Your objective
The answer must consist of every line below that contains the word "maandag".

(Saved entries)
============================================================

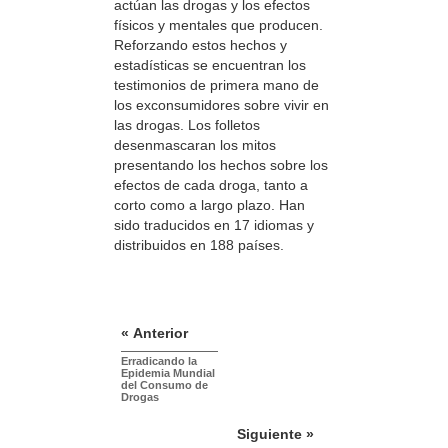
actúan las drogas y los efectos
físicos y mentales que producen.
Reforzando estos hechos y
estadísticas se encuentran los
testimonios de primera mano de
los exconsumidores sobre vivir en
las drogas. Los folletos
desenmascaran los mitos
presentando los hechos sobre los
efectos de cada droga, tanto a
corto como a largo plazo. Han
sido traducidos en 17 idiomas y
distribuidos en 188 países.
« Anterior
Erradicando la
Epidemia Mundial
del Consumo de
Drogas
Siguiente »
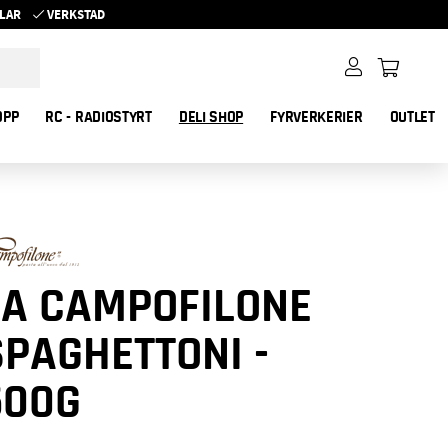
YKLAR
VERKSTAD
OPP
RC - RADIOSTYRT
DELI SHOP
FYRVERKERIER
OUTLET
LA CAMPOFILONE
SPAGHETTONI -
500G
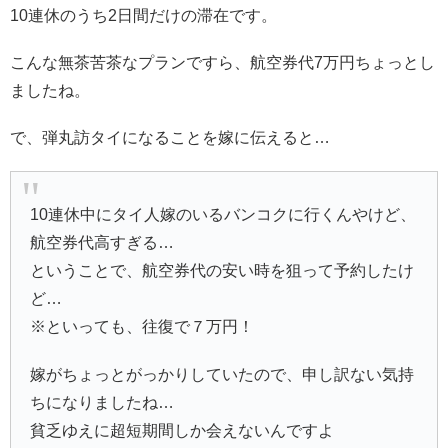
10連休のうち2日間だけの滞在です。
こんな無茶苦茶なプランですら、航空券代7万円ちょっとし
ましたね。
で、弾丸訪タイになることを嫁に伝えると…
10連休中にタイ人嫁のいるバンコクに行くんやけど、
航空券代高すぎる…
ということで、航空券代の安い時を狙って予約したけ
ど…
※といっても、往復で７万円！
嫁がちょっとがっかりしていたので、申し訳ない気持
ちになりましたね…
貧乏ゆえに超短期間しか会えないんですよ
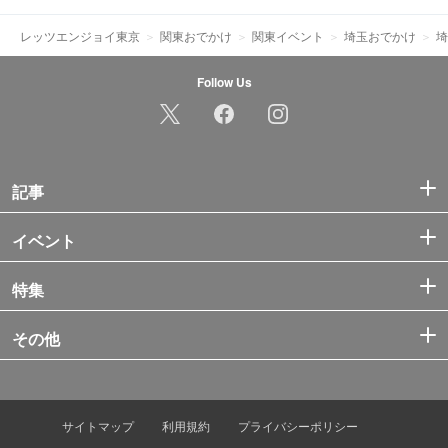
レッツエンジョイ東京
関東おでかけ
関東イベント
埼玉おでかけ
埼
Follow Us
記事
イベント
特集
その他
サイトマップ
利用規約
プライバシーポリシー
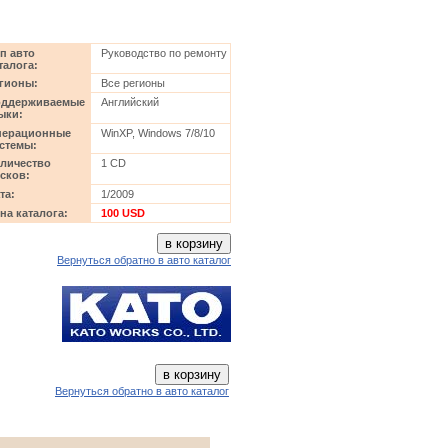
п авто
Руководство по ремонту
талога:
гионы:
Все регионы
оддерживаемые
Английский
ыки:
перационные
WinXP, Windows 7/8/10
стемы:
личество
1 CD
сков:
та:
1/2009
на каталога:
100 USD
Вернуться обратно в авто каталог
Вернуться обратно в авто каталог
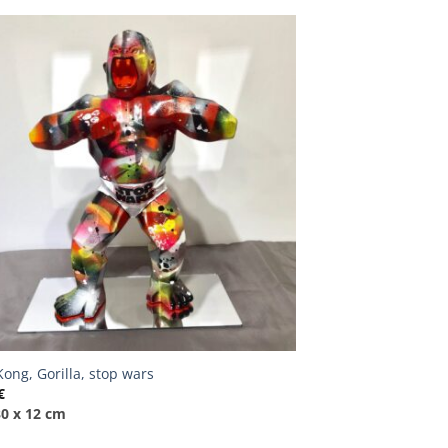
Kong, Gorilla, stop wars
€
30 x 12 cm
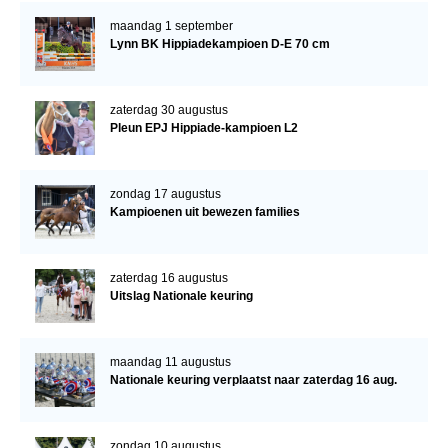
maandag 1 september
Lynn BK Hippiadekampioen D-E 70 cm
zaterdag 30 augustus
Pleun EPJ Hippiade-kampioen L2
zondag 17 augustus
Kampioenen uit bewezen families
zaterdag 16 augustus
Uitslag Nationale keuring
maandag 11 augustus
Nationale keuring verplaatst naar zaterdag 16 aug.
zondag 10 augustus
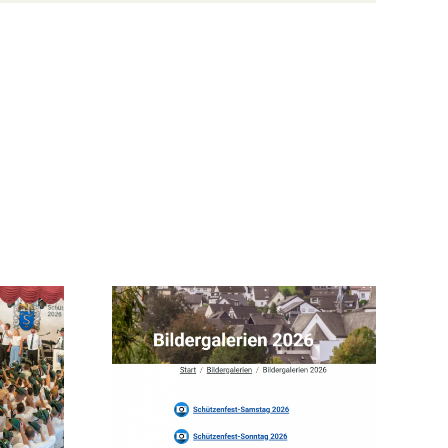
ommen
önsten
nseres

============================================================

Exercise result
maandag 1 september
maandag 11 augustus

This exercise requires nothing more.